» **Problem requirements**
Print the listing again exactly, leaving nothing out.

» **Recorded information**
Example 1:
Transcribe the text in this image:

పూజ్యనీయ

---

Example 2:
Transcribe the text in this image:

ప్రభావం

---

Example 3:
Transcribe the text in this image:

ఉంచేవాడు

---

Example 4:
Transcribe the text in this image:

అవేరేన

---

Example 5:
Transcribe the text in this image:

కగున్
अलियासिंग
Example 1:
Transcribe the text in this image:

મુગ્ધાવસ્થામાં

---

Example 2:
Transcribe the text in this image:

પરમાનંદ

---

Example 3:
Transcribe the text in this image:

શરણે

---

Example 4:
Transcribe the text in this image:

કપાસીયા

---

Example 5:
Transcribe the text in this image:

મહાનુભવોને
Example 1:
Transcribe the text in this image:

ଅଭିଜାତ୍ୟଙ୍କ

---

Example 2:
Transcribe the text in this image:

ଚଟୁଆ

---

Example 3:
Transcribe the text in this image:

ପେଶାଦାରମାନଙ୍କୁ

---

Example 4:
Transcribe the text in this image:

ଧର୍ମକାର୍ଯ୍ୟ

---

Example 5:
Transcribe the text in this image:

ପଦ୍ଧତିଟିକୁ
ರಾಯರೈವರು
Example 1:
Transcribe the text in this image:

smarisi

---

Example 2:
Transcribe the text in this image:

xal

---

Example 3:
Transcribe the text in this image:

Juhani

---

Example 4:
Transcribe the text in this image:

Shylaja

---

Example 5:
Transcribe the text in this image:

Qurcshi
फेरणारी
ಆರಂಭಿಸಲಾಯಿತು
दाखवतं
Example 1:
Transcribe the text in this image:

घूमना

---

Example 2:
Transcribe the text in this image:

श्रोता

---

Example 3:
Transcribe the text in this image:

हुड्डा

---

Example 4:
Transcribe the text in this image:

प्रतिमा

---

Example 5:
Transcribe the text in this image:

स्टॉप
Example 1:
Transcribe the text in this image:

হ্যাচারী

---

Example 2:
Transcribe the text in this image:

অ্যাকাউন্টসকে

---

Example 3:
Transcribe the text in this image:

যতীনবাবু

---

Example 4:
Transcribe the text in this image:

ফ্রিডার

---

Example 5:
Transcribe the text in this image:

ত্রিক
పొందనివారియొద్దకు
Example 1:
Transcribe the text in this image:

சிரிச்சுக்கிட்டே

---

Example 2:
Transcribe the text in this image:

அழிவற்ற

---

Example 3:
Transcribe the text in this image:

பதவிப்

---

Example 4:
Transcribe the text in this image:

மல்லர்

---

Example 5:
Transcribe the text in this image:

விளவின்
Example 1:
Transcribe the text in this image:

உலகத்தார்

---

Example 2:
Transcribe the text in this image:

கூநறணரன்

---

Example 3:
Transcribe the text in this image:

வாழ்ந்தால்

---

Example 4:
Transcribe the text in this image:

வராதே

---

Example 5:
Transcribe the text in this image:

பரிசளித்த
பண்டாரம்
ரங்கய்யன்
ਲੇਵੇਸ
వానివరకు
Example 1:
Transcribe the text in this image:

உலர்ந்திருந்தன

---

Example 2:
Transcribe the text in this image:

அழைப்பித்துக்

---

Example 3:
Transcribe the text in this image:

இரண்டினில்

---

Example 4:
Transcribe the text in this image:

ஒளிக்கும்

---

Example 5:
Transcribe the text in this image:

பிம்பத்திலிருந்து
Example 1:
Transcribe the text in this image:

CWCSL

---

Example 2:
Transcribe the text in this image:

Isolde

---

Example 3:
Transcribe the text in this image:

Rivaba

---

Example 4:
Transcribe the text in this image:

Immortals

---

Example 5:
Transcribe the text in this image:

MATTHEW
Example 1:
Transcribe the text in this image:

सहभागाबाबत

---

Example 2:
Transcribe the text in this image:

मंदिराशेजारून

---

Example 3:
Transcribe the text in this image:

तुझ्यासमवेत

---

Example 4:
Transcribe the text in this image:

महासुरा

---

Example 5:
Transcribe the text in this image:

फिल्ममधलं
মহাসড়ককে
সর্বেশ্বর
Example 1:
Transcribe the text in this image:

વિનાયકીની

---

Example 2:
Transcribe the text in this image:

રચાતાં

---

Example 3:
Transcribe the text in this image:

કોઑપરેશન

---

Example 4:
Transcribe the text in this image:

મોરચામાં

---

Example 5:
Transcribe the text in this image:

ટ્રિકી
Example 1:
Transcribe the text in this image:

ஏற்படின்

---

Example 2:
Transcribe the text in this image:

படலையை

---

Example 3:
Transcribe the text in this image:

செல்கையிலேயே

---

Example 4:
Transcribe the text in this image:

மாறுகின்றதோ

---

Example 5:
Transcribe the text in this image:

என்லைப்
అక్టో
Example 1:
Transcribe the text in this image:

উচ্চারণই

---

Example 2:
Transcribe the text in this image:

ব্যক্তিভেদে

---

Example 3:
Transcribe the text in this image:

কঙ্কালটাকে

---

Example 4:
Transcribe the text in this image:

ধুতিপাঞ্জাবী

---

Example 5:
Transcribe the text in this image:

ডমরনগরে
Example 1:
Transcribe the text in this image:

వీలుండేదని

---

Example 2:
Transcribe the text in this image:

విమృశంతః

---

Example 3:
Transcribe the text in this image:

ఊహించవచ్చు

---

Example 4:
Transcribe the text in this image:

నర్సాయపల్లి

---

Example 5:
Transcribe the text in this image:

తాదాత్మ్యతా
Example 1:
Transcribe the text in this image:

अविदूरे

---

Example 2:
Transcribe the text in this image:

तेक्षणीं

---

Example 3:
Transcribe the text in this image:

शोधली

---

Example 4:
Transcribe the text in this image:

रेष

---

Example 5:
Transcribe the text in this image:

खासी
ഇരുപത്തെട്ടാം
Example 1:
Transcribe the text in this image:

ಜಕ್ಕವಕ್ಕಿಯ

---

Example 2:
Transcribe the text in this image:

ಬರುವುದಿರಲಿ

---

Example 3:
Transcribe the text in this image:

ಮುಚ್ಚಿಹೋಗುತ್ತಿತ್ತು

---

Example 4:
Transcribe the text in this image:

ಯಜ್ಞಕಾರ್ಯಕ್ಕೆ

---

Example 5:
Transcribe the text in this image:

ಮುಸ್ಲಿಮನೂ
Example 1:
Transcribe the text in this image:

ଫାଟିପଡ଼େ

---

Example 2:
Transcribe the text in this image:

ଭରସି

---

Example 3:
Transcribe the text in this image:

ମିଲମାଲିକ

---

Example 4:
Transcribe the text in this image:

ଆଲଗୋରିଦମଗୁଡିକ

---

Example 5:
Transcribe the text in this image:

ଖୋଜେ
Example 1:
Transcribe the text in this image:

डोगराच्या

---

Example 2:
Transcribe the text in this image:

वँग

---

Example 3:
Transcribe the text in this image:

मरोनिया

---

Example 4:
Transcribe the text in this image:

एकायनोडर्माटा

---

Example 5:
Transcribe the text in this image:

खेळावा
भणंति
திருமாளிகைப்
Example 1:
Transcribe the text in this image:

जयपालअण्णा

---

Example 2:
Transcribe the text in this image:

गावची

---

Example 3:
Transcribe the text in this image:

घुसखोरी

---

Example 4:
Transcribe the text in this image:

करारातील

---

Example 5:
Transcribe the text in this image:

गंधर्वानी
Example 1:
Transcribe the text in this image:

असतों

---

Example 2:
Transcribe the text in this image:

» **Written solution**
Example 1:
Transcribe the text in this image:

పూజ్యనీయ

---

Example 2:
Transcribe the text in this image:

ప్రభావం

---

Example 3:
Transcribe the text in this image:

ఉంచేవాడు

---

Example 4:
Transcribe the text in this image:

అవేరేన

---

Example 5:
Transcribe the text in this image:

కగున్
अलियासिंग
Example 1:
Transcribe the text in this image:

મુગ્ધાવસ્થામાં

---

Example 2:
Transcribe the text in this image:

પરમાનંદ

---

Example 3:
Transcribe the text in this image:

શરણે

---

Example 4:
Transcribe the text in this image:

કપાસીયા

---

Example 5:
Transcribe the text in this image:

મહાનુભવોને
Example 1:
Transcribe the text in this image:

ଅଭିଜାତ୍ୟଙ୍କ

---

Example 2:
Transcribe the text in this image:

ଚଟୁଆ

---

Example 3:
Transcribe the text in this image:

ପେଶାଦାରମାନଙ୍କୁ

---

Example 4:
Transcribe the text in this image:

ଧର୍ମକାର୍ଯ୍ୟ

---

Example 5:
Transcribe the text in this image:

ପଦ୍ଧତିଟିକୁ
ರಾಯರೈವರು
Example 1:
Transcribe the text in this image:

smarisi

---

Example 2:
Transcribe the text in this image:

xal

---

Example 3:
Transcribe the text in this image:

Juhani

---

Example 4:
Transcribe the text in this image:

Shylaja

---

Example 5:
Transcribe the text in this image:

Qurcshi
फेरणारी
ಆರಂಭಿಸಲಾಯಿತು
दाखवतं
Example 1:
Transcribe the text in this image:

घूमना

---

Example 2:
Transcribe the text in this image:

श्रोता

---

Example 3:
Transcribe the text in this image:

हुड्डा

---

Example 4:
Transcribe the text in this image:

प्रतिमा

---

Example 5:
Transcribe the text in this image:

स्टॉप
Example 1:
Transcribe the text in this image:

হ্যাচারী

---

Example 2:
Transcribe the text in this image:

অ্যাকাউন্টসকে

---

Example 3:
Transcribe the text in this image:

যতীনবাবু

---

Example 4:
Transcribe the text in this image:

ফ্রিডার

---

Example 5:
Transcribe the text in this image:

ত্রিক
పొందనివారియొద్దకు
Example 1:
Transcribe the text in this image:

சிரிச்சுக்கிட்டே

---

Example 2:
Transcribe the text in this image:

அழிவற்ற

---

Example 3:
Transcribe the text in this image:

பதவிப்

---

Example 4:
Transcribe the text in this image:

மல்லர்

---

Example 5:
Transcribe the text in this image:

விளவின்
Example 1:
Transcribe the text in this image:

உலகத்தார்

---

Example 2:
Transcribe the text in this image:

கூநறணரன்

---

Example 3:
Transcribe the text in this image:

வாழ்ந்தால்

---

Example 4:
Transcribe the text in this image:

வராதே

---

Example 5:
Transcribe the text in this image:

பரிசளித்த
பண்டாரம்
ரங்கய்யன்
ਲੇਵੇਸ
వానివరకు
Example 1:
Transcribe the text in this image:

உலர்ந்திருந்தன

---

Example 2:
Transcribe the text in this image:

அழைப்பித்துக்

---

Example 3:
Transcribe the text in this image:

இரண்டினில்

---

Example 4:
Transcribe the text in this image:

ஒளிக்கும்

---

Example 5:
Transcribe the text in this image:

பிம்பத்திலிருந்து
Example 1:
Transcribe the text in this image:

CWCSL

---

Example 2:
Transcribe the text in this image:

Isolde

---

Example 3:
Transcribe the text in this image:

Rivaba

---

Example 4:
Transcribe the text in this image:

Immortals

---

Example 5:
Transcribe the text in this image:

MATTHEW
Example 1:
Transcribe the text in this image:

सहभागाबाबत

---

Example 2:
Transcribe the text in this image:

मंदिराशेजारून

---

Example 3:
Transcribe the text in this image:

तुझ्यासमवेत

---

Example 4:
Transcribe the text in this image:

महासुरा

---

Example 5:
Transcribe the text in this image:

फिल्ममधलं
মহাসড়ককে
সর্বেশ্বর
Example 1:
Transcribe the text in this image:

વિનાયકીની

---

Example 2:
Transcribe the text in this image:

રચાતાં

---

Example 3:
Transcribe the text in this image:

કોઑપરેશન

---

Example 4:
Transcribe the text in this image:

મોરચામાં

---

Example 5:
Transcribe the text in this image:

ટ્રિકી
Example 1:
Transcribe the text in this image:

ஏற்படின்

---

Example 2:
Transcribe the text in this image:

படலையை

---

Example 3:
Transcribe the text in this image:

செல்கையிலேயே

---

Example 4:
Transcribe the text in this image:

மாறுகின்றதோ

---

Example 5:
Transcribe the text in this image:

என்லைப்
అక్టో
Example 1:
Transcribe the text in this image:

উচ্চারণই

---

Example 2:
Transcribe the text in this image:

ব্যক্তিভেদে

---

Example 3:
Transcribe the text in this image:

কঙ্কালটাকে

---

Example 4:
Transcribe the text in this image:

ধুতিপাঞ্জাবী

---

Example 5:
Transcribe the text in this image:

ডমরনগরে
Example 1:
Transcribe the text in this image:

వీలుండేదని

---

Example 2:
Transcribe the text in this image:

విమృశంతః

---

Example 3:
Transcribe the text in this image:

ఊహించవచ్చు

---

Example 4:
Transcribe the text in this image:

నర్సాయపల్లి

---

Example 5:
Transcribe the text in this image:

తాదాత్మ్యతా
Example 1:
Transcribe the text in this image:

अविदूरे

---

Example 2:
Transcribe the text in this image:

तेक्षणीं

---

Example 3:
Transcribe the text in this image:

शोधली

---

Example 4:
Transcribe the text in this image:

रेष

---

Example 5:
Transcribe the text in this image:

खासी
ഇരുപത്തെട്ടാം
Example 1:
Transcribe the text in this image:

ಜಕ್ಕವಕ್ಕಿಯ

---

Example 2:
Transcribe the text in this image:

ಬರುವುದಿರಲಿ

---

Example 3:
Transcribe the text in this image:

ಮುಚ್ಚಿಹೋಗುತ್ತಿತ್ತು

---

Example 4:
Transcribe the text in this image:

ಯಜ್ಞಕಾರ್ಯಕ್ಕೆ

---

Example 5:
Transcribe the text in this image:

ಮುಸ್ಲಿಮನೂ
Example 1:
Transcribe the text in this image:

ଫାଟିପଡ଼େ

---

Example 2:
Transcribe the text in this image:

ଭରସି

---

Example 3:
Transcribe the text in this image:

ମିଲମାଲିକ

---

Example 4:
Transcribe the text in this image:

ଆଲଗୋରିଦମଗୁଡିକ

---

Example 5:
Transcribe the text in this image:

ଖୋଜେ
Example 1:
Transcribe the text in this image:

डोगराच्या

---

Example 2:
Transcribe the text in this image:

वँग

---

Example 3:
Transcribe the text in this image:

मरोनिया

---

Example 4:
Transcribe the text in this image:

एकायनोडर्माटा

---

Example 5:
Transcribe the text in this image:

खेळावा
भणंति
திருமாளிகைப்
Example 1:
Transcribe the text in this image:

जयपालअण्णा

---

Example 2:
Transcribe the text in this image:

गावची

---

Example 3:
Transcribe the text in this image:

घुसखोरी

---

Example 4:
Transcribe the text in this image:

करारातील

---

Example 5:
Transcribe the text in this image:

गंधर्वानी
Example 1:
Transcribe the text in this image:

असतों

---

Example 2:
Transcribe the text in this image:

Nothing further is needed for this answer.